Doctor admits to homeless patient kickbacks

A California doctor pleaded guilty Thursday to filing a false tax return and admitted to participating in a Medicare and Medi-Cal fraud scheme, according to the U.S. Department of Justice.

While working at a Los Angeles-area hospital between 2008 and 2012, Ovid Mercene admitted homeless patients who had been referred from an alleged "care consortium," did not require hospitalization, and underwent unnecessary tests and skilled nursing facility transfers.

Mercene billed Medicare and Medi-Cal more than $1.8 million for unnecessary services provided to the homeless patients. Mercene also hauled in about $700,000 in kickbacks for admitting Skid Row patients to skilled nursing facilities for care they did not need, and he did not report those funds on his tax returns, according to the DoJ.

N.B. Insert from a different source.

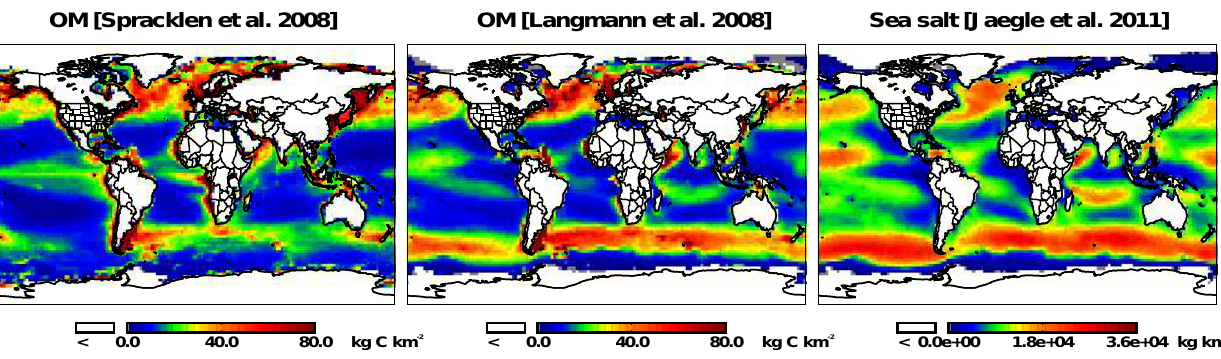
Fig. 1. Global distribution of total annual emissions for 2007 of marine OM by Spracklen et al. (2008) (GC S ) (left), Langmann et al. (2008) (GC L ) (center) and sea salt by Jaegl´e et al. (2011) (right). As discussed in the text, both OM parameterizations are functions of [Chl- a ]. The Langmann et al. (2008) scheme additionally includes dependence on wind speed and SST, as implemented here.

Mercene admitted in court that the homeless patients arrived by van from Skid Row and stayed on a special floor away from the hospital's "regular" patients. The Skid Row patients also enjoyed smoking breaks despite supposed respiratory diseases, the DoJ noted.

California is no stranger to healthcare fraud schemes involving homeless "patients." For example, Pacific Health Corporation suspended services at its three remaining hospitals in April due to past legal issues, which included its $16.5 million settlement with the U.S. Department of Health & Human Services for defrauding Medicare and Medi-Cal by "recruiting" homeless people to act as patients and receive unnecessary treatment, for which its hospitals submitted claims, FierceHealthcare previously reported.

And in Massachusetts, UMass Memorial Medical Center agreed this summer to pay the state $66,000 to settle allegations it improperly sent bills for uninsured patients to a homeless shelter so it could then submit the charges to a state program for payment, according to FierceHealthPayer.